I did not expect to be stunned by the Supreme Court decision in Kennedy v. Bremerton, the case decided in favor of the praying football coach at a public high school. I’m a religious person, a scholar of religion, and very comfortable with diverse forms of religious expression. I support rituals of civil religion, from “God bless America” in a grand presidential speech to brief prayers at my small town’s Memorial Day ceremony. Besides, having taught the previous school-prayer cases many times in my college courses, I thought I knew how this one would go. I was wrong. A public-school employee can now legally pray with students, on school property, during a school event. The Establishment clause of the First Amendment has been critically weakened.
The details of the case are widely available, though some aspects of the coach’s post-game prayers and speeches are in dispute. What is known for certain is that coach Joseph A. Kennedy had a tradition of praying with his football team in the locker room before games and giving post-game motivational talks that included religious expressions and prayer. At some point this resulted in a team huddle at the fifty-yard line, students kneeling around Kennedy while he prayed, addressing both his God and his team.
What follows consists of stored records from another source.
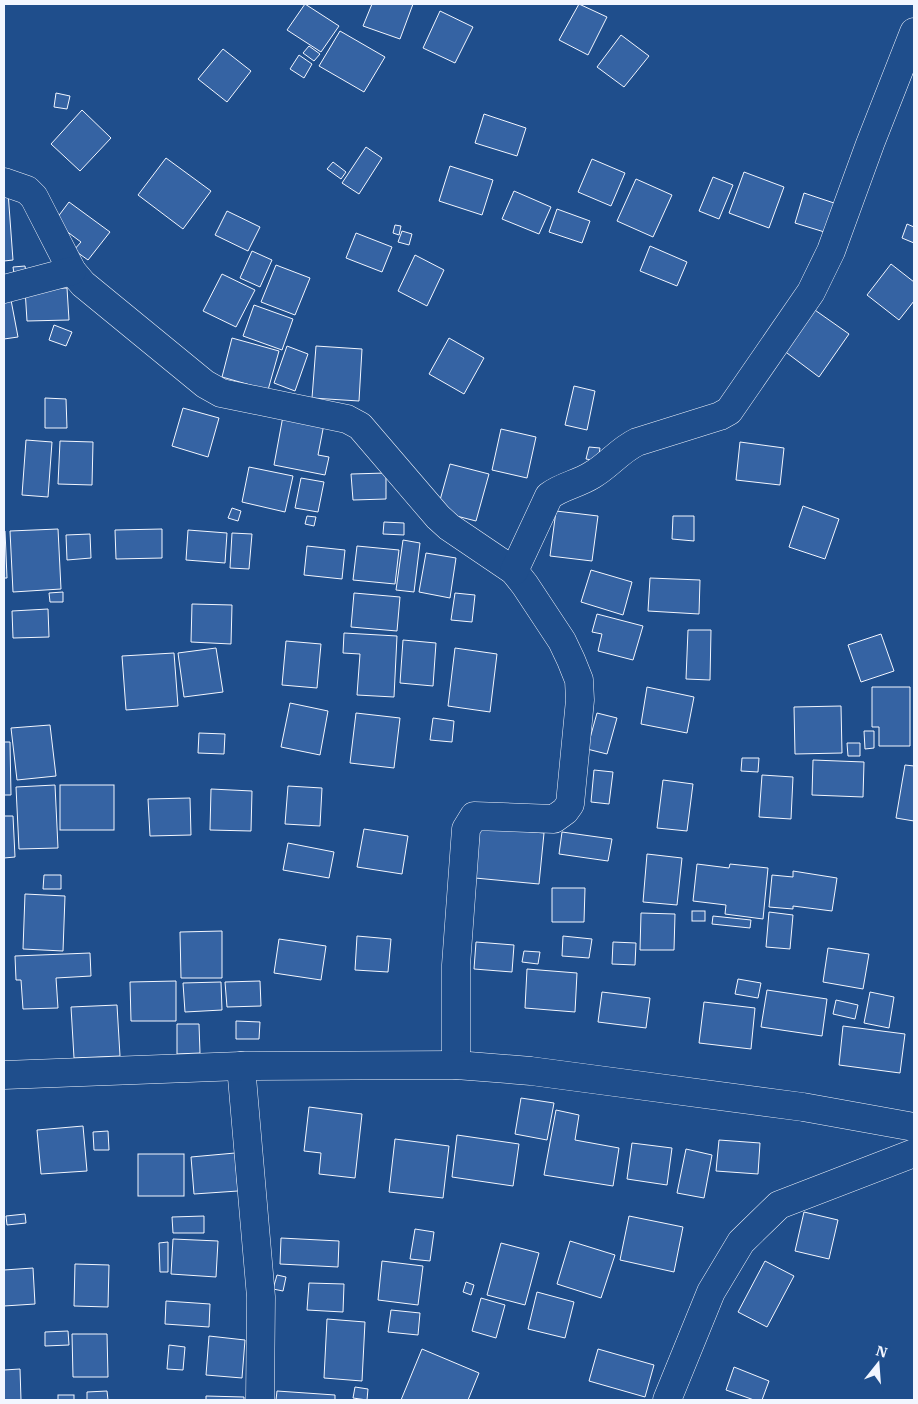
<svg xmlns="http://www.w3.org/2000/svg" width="918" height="1404" viewBox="0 0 918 1404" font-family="'IBM Plex Serif',serif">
<rect width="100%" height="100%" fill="#1f4e8c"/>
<g fill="#3563a3" stroke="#f2f6ff">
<path d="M305,4l34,22 -18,26 -34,-22z"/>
<path d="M372,4h41l-13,35 -37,-13z"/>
<path d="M579,4l28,13 -19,38 -29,-15z"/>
<path d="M440,11l33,16 -18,36 -32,-15z"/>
<path d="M340,31l45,26 -21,35 -45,-26z"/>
<path d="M621,35l28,21 -25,31 -27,-20z"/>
<path d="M309,46l11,8 -6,7 -11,-8z"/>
<path d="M223,49l28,22 -24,31 -29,-23z"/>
<path d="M299,55l13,9 -8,14 -14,-9z"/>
<path d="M56,93l14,3 -3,13 -13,-2z"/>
<path d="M82,110l29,28 -31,33 -29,-27z"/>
<path d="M484,114l42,14 -9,28 -42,-13z"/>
<path d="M366,147l16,11 -23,36 -17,-11z"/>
<path d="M166,158l45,33 -28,38 -45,-34z"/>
<path d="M592,159l33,14 -14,33 -33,-14z"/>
<path d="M333,162l13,10 -5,7 -14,-10z"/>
<path d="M450,166l43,14 -11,35 -43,-14z"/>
<path d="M744,172l40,15 -15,41 -40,-15z"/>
<path d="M713,177l20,8 -14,34 -20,-8z"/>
<path d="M636,179l36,16 -19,42 -36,-16z"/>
<path d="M514,191l37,16 -12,27 -37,-15z"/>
<path d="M4,192h4l5,68 -9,1z"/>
<path d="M804,193l36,12 -9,29 -36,-11z"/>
<path d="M69,202l41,30 -22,28 -14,-10 7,-8 -27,-20z"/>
<path d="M557,209l33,12 -8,22 -33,-11z"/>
<path d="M227,211l33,16 -12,24 -33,-16z"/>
<path d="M907,224l7,3v16l-12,-5z"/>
<path d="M395,225l6,1 -2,9 -6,-2z"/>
<path d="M402,231l10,3 -3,11 -11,-3z"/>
<path d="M356,233l36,14 -10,25 -36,-14z"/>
<path d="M650,246l37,16 -10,24 -37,-15z"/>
<path d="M252,251l20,9 -12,27 -20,-9z"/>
<path d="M415,255l29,15 -17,36 -29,-15z"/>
<path d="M891,264l23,18v19l-15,19 -32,-25z"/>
<path d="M276,265l34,13 -15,37 -34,-13z"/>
<path d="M25,266l2,13 -12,1 -2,-13z"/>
<path d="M222,274l33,16 -19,37 -33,-16z"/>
<path d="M67,288l2,32 -42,1 -2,-32z"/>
<path d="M11,300l7,37 -14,2v-38z"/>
<path d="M254,305l39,14 -11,31 -39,-14z"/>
<path d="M812,308l37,26 -30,43 -36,-27z"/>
<path d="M54,325l18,7 -6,14 -17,-6z"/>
<path d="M232,338l47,13 -11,39 -46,-13z"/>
<path d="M449,338l35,20 -20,36 -35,-20z"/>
<path d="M287,346l21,8 -13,37 -21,-8z"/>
<path d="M316,346l46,3 -3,52 -47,-3z"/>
<path d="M574,386l21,5 -8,39 -22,-5z"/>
<path d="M45,398l21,1 1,29h-22z"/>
<path d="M183,408l36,10 -11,39 -36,-11z"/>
<path d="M283,416l41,8 -6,31 11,2 -4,18 -51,-10z"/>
<path d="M501,429l35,8 -9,41 -35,-8z"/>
<path d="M26,440l26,2 -4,55 -26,-2z"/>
<path d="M60,441l33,1 -1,43 -34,-1z"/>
<path d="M740,442l44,6 -4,37 -44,-5z"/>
<path d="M589,447l11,1 -2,13 -12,-2z"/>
<path d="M450,464l39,10 -13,47 -39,-10z"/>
<path d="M249,467l44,9 -8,36 -43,-10z"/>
<path d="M386,473v26l-33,1 -2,-26z"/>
<path d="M301,478l23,4 -6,30 -23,-4z"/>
<path d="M803,506l36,13 -14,40 -36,-12z"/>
<path d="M232,508l9,3 -3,10 -10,-3z"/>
<path d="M556,511l42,5 -6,45 -42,-5z"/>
<path d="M307,516l9,1 -2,9 -9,-2z"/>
<path d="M673,516h21v25l-22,-2z"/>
<path d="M384,522l20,1v12l-21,-1z"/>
<path d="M58,529l3,60 -48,3 -3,-61z"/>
<path d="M162,529v29l-46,1 -1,-29z"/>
<path d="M188,530l39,3 -2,30 -39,-3z"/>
<path d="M4,531h1l2,47h-3z"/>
<path d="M232,533l20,1 -3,35 -19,-1z"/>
<path d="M90,534l1,24 -24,2 -1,-25z"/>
<path d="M403,540l17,3 -6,49 -18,-2z"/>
<path d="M307,546l38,4 -3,29 -38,-4z"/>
<path d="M357,546l42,4 -4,34 -42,-4z"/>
<path d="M426,553l30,5 -6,40 -31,-6z"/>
<path d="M591,570l41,12 -9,33 -42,-13z"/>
<path d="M650,578l50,2 -1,34 -51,-3z"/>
<path d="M63,592v10h-13l-1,-9z"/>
<path d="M354,593l46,4 -3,34 -46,-4z"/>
<path d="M455,593l20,2 -3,27 -21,-2z"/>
<path d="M192,604l40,1 -1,39 -40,-2z"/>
<path d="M48,609l1,28 -36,1 -1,-27z"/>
<path d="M597,614l46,12 -10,34 -35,-9 4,-17 -10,-2z"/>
<path d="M688,630h23l-1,50 -24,-1z"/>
<path d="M344,633l53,3 -3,61 -37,-2 3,-41 -17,-1z"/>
<path d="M881,634l13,37 -33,11 -13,-37z"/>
<path d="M403,640l33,3 -3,43 -33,-3z"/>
<path d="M286,641l35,3 -4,44 -35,-3z"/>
<path d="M216,648l7,44 -39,5 -6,-44z"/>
<path d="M455,648l42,6 -7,58 -42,-6z"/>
<path d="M174,653l4,53 -52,4 -4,-54z"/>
<path d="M647,687l47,10 -7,36 -46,-9z"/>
<path d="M872,687h38v59h-31v-19h-7z"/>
<path d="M290,703l38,8 -8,44 -39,-8z"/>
<path d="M841,706l1,47 -47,1 -1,-47z"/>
<path d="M356,713l44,5 -6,50 -44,-5z"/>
<path d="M597,713l20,5 -10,36 -20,-5z"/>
<path d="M433,718l21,3 -2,21 -22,-2z"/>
<path d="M50,725l6,51 -39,4 -6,-52z"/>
<path d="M864,731h10v17l-9,1z"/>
<path d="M199,733l26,1 -1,20 -26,-1z"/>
<path d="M4,742h6l1,53h-7z"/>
<path d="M847,743h13v13h-12z"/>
<path d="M742,758h17l-1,14 -17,-1z"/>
<path d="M813,760l51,2 -1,35 -51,-2z"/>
<path d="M905,765l9,1v55l-18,-3z"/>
<path d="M594,770l19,2 -4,32 -18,-2z"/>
<path d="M762,775l31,2 -2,42 -32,-2z"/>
<path d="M663,780l30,4 -6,47 -30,-3z"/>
<path d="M55,785l3,63 -39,1 -3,-62z"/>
<rect x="60" y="785" width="54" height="45"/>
<path d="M288,786l34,2 -2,38 -35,-2z"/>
<path d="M211,789l41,2 -1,40 -41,-1z"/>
<path d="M190,798l1,37 -41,1 -2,-37z"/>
<path d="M4,816h9l2,41 -11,1z"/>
<path d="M480,827l64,6 -5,51 -64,-6z"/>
<path d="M364,829l44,7 -6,38 -45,-7z"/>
<path d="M562,832l50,7 -4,22 -49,-7z"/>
<path d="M288,843l46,9 -5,26 -46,-8z"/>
<path d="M647,854l35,4 -5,47 -34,-3z"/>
<path d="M697,864l32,4 1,-4 38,4 -5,51 -38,-5 1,-9 -33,-4z"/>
<path d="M793,871l44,7 -5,33 -39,-5v3l-24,-2 3,-32 21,2z"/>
<path d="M44,875h17v14h-18z"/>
<path d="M552,888h33l-1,34h-32z"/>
<path d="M25,894l40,2 -2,55 -40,-2z"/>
<rect x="692" y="911" width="13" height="10"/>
<path d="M769,912l24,3 -3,34 -24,-2z"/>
<path d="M641,913l34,1 -1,36h-34z"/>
<path d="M713,916l38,4 -1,8 -38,-4z"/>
<path d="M222,931v47h-41l-1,-46z"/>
<path d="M357,936l34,3 -3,33 -33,-2z"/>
<path d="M563,936l29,3 -3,19 -27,-2z"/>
<path d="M279,939l47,7 -5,34 -47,-7z"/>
<path d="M476,942l38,3 -2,27 -38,-3z"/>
<path d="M613,942l23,1 -1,22 -23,-1z"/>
<path d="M828,948l41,6 -6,35 -40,-7z"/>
<path d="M524,951l16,1 -2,12 -16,-2z"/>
<path d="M90,953l1,23 -35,2 2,30 -35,1 -2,-29h-5l-1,-24z"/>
<path d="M527,969l50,4 -2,39 -50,-4z"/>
<path d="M738,979l23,4 -3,15 -23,-4z"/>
<path d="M176,981v40h-45l-1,-39z"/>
<path d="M260,981l1,25 -34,1 -2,-25z"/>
<path d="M221,982l1,28 -37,2 -2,-29z"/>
<path d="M767,990l60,9 -5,37 -61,-9z"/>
<path d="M602,992l48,6 -4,30 -48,-6z"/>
<path d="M870,992l24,5 -5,31 -25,-5z"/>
<path d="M836,1000l22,5 -3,14 -22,-5z"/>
<path d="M704,1002l51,6 -4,41 -52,-6z"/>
<path d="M117,1005l3,51 -46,2 -3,-51z"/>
<path d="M236,1021l24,1 -1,17h-23z"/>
<path d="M177,1024h22l1,29 -23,1z"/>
<path d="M843,1026l62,8 -5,39 -61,-8z"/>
<path d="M521,1098l33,5 -7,37 -32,-6z"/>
<path d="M309,1107l53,7 -7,64 -36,-4 2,-21 -17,-2z"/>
<path d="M556,1110l23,5 -4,25 44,8 -6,38 -69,-11z"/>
<path d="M83,1126l4,45 -46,3 -4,-44z"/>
<path d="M108,1131l1,19h-15l-1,-18z"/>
<path d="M457,1135l62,9 -6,42 -61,-9z"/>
<path d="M395,1139l54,7 -6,52 -54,-6z"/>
<path d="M719,1140l41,3 -2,31 -42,-3z"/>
<path d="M632,1143l40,5 -5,37 -40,-6z"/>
<path d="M686,1149l26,6 -8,43 -27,-5z"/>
<path d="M235,1153l3,38 -44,3 -3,-37z"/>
<rect x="138" y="1154" width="46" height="42"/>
<path d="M804,1212l34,8 -9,39 -34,-8z"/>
<path d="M25,1214l1,9 -19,2 -1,-9z"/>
<path d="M204,1216v17h-31l-1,-16z"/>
<path d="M629,1216l54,11 -9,45 -54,-12z"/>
<path d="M415,1229l19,3 -4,29 -20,-2z"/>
<path d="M281,1238l58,3 -1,26 -58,-3z"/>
<path d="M173,1239l45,2 -2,36 -45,-3z"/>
<path d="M570,1241l45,14 -14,43 -44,-14z"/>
<path d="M168,1242v30h-8l-1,-29z"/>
<path d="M501,1243l38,10 -14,52 -38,-10z"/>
<path d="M382,1261l41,5 -5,39 -40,-5z"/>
<path d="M765,1261l29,15 -27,51 -29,-15z"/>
<path d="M75,1264l34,1 -1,42 -34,-1z"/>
<path d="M33,1268l2,36 -31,2v-36z"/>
<path d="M277,1275l9,2 -3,14 -10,-2z"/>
<path d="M466,1282l8,3 -3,10 -8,-3z"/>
<path d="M309,1283l35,1 -1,28 -36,-2z"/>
<path d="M537,1292l37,10 -9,36 -37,-9z"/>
<path d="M481,1298l24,7 -9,33 -24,-7z"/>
<path d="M166,1301l44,3 -1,23 -44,-3z"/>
<path d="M391,1310l29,3 -2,22 -30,-3z"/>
<path d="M327,1319l38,3 -3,59 -38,-3z"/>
<path d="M68,1331l1,14 -24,1v-14z"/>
<path d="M72,1334h35l1,43h-35z"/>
<path d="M209,1336l36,4 -3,38 -36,-3z"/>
<path d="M169,1345l16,2 -2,23 -16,-1z"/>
<path d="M422,1349l57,24 -11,27h-67z"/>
<path d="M598,1349l56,16 -9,32 -56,-16z"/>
<path d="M734,1367l35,14 -7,19h-8l-28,-10z"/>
<path d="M20,1369l1,31h-17v-30z"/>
<path d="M355,1387l13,2 -1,11 -14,-2z"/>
<path d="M107,1391l1,9h-21v-8z"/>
<path d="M277,1391l58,4v5h-59z"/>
<rect x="58" y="1395" width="16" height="5"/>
<path d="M206,1396l38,1v3h-38z"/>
</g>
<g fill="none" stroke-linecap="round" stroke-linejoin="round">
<defs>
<g id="street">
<path d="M4,182l23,8 7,7 38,74 11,13 122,100 16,9 126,26 13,7 78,91 11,10 65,44 11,14 37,56 9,19 8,20 1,20 -10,104 -5,7 -11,8 -80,-3 -8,13 -10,136v100"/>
<path d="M4,289l68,-18"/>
<path d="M514,571l35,-75c13,-10 29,-12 43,-21 16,-9 28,-25 45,-33l83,-26 9,-5 82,-119 20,-41 39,-107 44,-112"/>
<path d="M241,1066l20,231 -1,103"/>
<path d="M4,1075l237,-9 215,-1 75,6 272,36 111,20"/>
<path d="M667,1400l44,-108 30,-50 38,-37 135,-52"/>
</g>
</defs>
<use href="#street" stroke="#f2f6ff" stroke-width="29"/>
<use href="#street" stroke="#1f4e8c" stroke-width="28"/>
</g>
<rect width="918" height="1404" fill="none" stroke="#f2f6ff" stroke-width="10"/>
<g transform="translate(878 1364) rotate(17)" stroke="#1f4e8c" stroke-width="4" paint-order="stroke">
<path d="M0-4L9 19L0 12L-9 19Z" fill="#f2f6ff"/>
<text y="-8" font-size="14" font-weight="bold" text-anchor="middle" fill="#f2f6ff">N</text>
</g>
</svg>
After conflict in 2015 with the Bremerton, Washington, school district, he briefly discontinued the behavior. But then he returned to it and claimed that he would attempt to pray privately (though he believed it needed to be on the field after the game). This became a media circus, which included politicians and students from opposing teams joining the coach in prayer on the field. Ultimately, the coach was put on paid administrative leave.
After Kennedy sued, both the District Court and the Ninth Circuit Court of Appeals ruled in favor of the school district. But the Supreme Court granted certiorari, using the case as a means to strengthen the Free Exercise clause and weaken the Establishment clause. According to Douglas Laycock, a leading scholar of the First Amendment’s religion clauses, this ruling “appears to repudiate the very idea of government neutrality as a constitutional norm. Government is now free to promote religion, and apparently free to promote Christianity in particular, at least in the public schools and possibly much more broadly.”
As a parent, I’m annoyed. Teachers have substantial power over children. Coaches and other extracurricular leaders—choir and theater directors, club sponsors—often have even more influence, with little oversight. Parental authority recedes during children’s teenage years, as influence from peers and other adults increases. I absolutely do not want a teacher or a coach to exert religious influence over my kids in public schools. If a parent has the right to know what happens in social-studies class, do we not also have the right to know what prayers school officials are saying in front of our kids?